I think the right move is to thread sealing information through the same paths that connect streams to one another, but this introduces a new problem. Right now, Riemann streams only have links to their children, not their parents. In order for a stream to know it’s received all its inputs, it must know how many producers are sending it messages.

We could do this by sending an ‘initiation pulse’ through the topology, where each parent informs its child that it exists. Happily, producer relationships are local, not global: a stream only has to know about its immediate producers.

A difficulty: (by) creates producers dynamically. I THINK this is the only place where Riemann topologies shift at runtime. Can we figure out a solution that works for (by)?

A specific case: (by) has one child stream c0, which has events for the current window w0. (by) receives an event e which creates a new child stream c0. All child streams unify at a final stream f.

  /--- c0 ---\
by            f
  \--- c1 ---/

Case 1: e falls in w0. Create child c1 and inform it that the current window is w0. c1 sends an initiation pulse for w0 to f, causing f to increment its producer count for w0. If by can only seal w0 once c1’s initiation pulse has completely propagated, f will not seal w0 until c1 has had a chance to forward its w0 events to f as well.

Case 2: e falls in w1. Seal w0 and inform c0 as usual. Move to window w1, create c1 and proceed as in Case 1.

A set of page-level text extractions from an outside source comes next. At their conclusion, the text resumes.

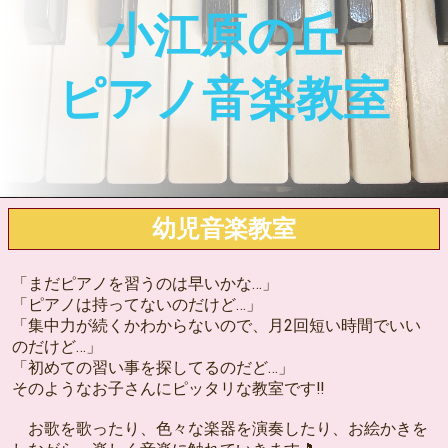
小江原の丘
ピアノ音楽教室
幼児音楽教室
「まだピアノを習うのは早いかな…」
「ピアノは持ってないのだけど…」
「集中力が続くかわからないので、月2回短い時間でいい
のだけど…」
「初めての習い事を探してるのだど…」
そのようなお子さんにピッタリな教室です‼️
お歌を歌ったり、色々な楽器を演奏したり、お絵かきを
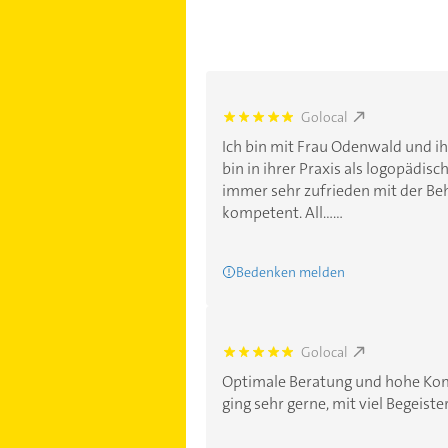
Golocal
5.0
Ich bin mit Frau Odenwald und ih
bin in ihrer Praxis als logopädis
immer sehr zufrieden mit der Be
kompetent. All......
Bedenken melden
Golocal
5.0
Optimale Beratung und hohe Komp
ging sehr gerne, mit viel Begeiste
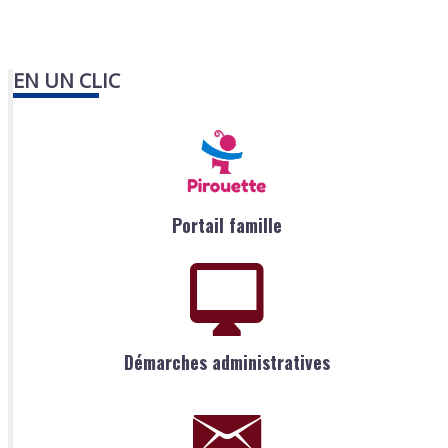
EN UN CLIC
Portail famille
Démarches administratives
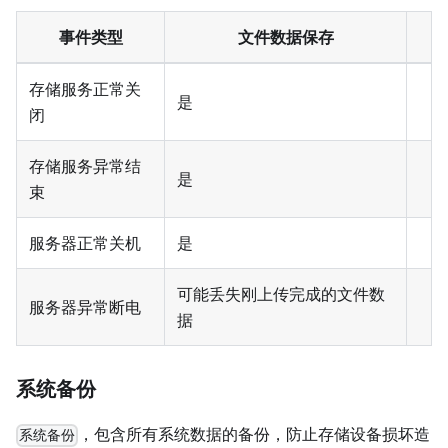
事件类型
文件数据保存
存储服务正常关
是
闭
存储服务异常结
是
束
服务器正常关机
是
可能丢失刚上传完成的文件数
服务器异常断电
据
系统备份
，包含所有系统数据的备份，防止存储设备损坏造
系统备份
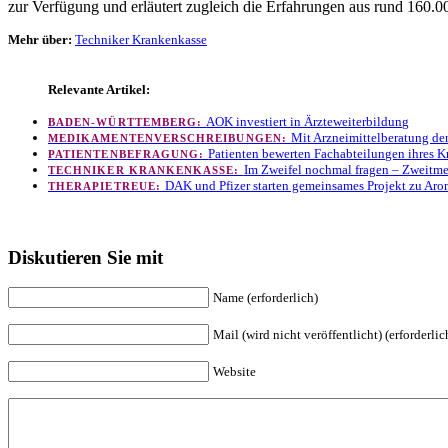
zur Verfügung und erläutert zugleich die Erfahrungen aus rund 160.0
Mehr über:
Techniker Krankenkasse
Relevante Artikel:
AOK investiert in Ärzteweiterbildung
BADEN-WÜRTTEMBERG:
Mit Arzneimittelberatung de
MEDIKAMENTENVERSCHREIBUNGEN:
Patienten bewerten Fachabteilungen ihres 
PATIENTENBEFRAGUNG:
Im Zweifel nochmal fragen – Zweitme
TECHNIKER KRANKENKASSE:
DAK und Pfizer starten gemeinsames Projekt zu A
THERAPIETREUE:
Diskutieren Sie mit
Name (erforderlich)
Mail (wird nicht veröffentlicht) (erforderlic
Website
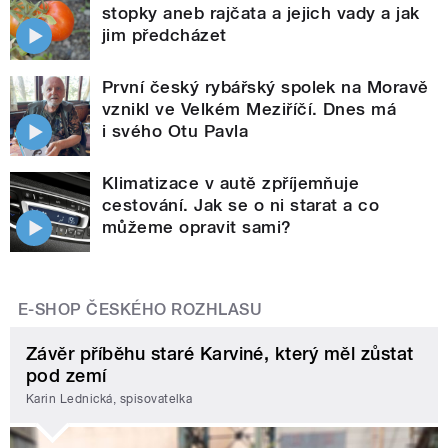
stopky aneb rajčata a jejich vady a jak
jim předcházet
První český rybářský spolek na Moravě
vznikl ve Velkém Meziříčí. Dnes má
i svého Otu Pavla
Klimatizace v autě zpříjemňuje
cestování. Jak se o ni starat a co
můžeme opravit sami?
E-SHOP ČESKÉHO ROZHLASU
Závěr příběhu staré Karviné, který měl zůstat
pod zemí
Karin Lednická, spisovatelka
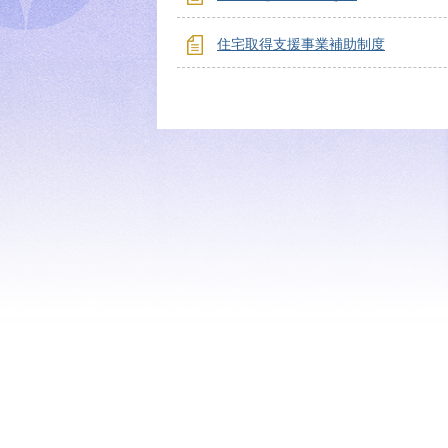
住宅取得支援事業補助制度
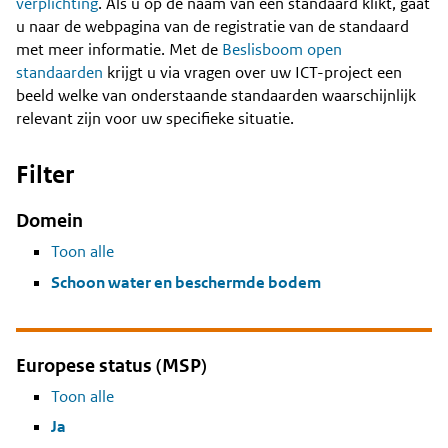
Content
verplichting
. Als u op de naam van een standaard klikt, gaat
u naar de webpagina van de registratie van de standaard
met meer informatie. Met de
Beslisboom open
standaarden
krijgt u via vragen over uw ICT-project een
beeld welke van onderstaande standaarden waarschijnlijk
relevant zijn voor uw specifieke situatie.
Filter
Domein
Toon alle
Schoon water en beschermde bodem
Europese status (MSP)
Toon alle
Ja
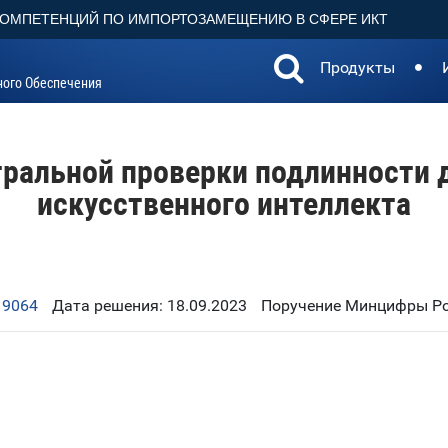
КОМПЕТЕНЦИЙ ПО ИМПОРТОЗАМЕЩЕНИЮ В СФЕРЕ ИКТ
Продукты
ного Обеспечения
ральной проверки подлинности 
искусственного интеллекта
19064
Дата решения: 18.09.2023
Поручение Минцифры Рос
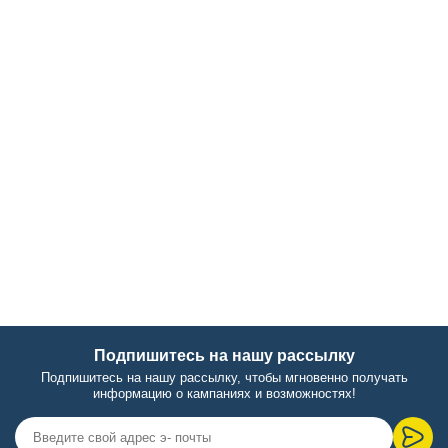
Подпишитесь на нашу рассылку
Подпишитесь на нашу рассылку, чтобы мгновенно получать
информацию о кампаниях и возможностях!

Implication: initiation and sealing pulses require synchronous acknowledgement–we have to wait for the initiation to propagate all the way downstream to make sure that every downstream node is aware of its new producer. It’s fine to emit events concurrently (cuz the stream may be able to do parallel processing) so long as sealing is strictly ordered.

Another implication: Sealing pulses must be ordered w.r.t the event stream. We have to acquire something like a ReaderWriterLock to ensure no threads are operating on our children while we seal them. That means acquiring a readlock on every. single. event. Fuck.

Alternate strategy: queues between everything. We are going for CSP invariants, after all, and that’s what Akka does! That means locks AND allocations and pointer chasing for every event. Fuck no.

Alternate strategy: most configs involve tens of branches. Branches can execute in parallel: we could enforce a single-thread-per-branch rule. When branches recombine, though, we gotta introduce a queue or a lock. Seems less bad. OTOH, if only one thread can ever execute a given stream, we can stop using atoms and move all stream state to volatile mutables, which could dramatically reduce memory barriers. And the initiation pulses tell us when we need locks: if you only have one producer, you don’t need to lock.

If we use queues and enforce strict thread affinity for streams, we could get away with unsynchronized mutables, not just volatile ones.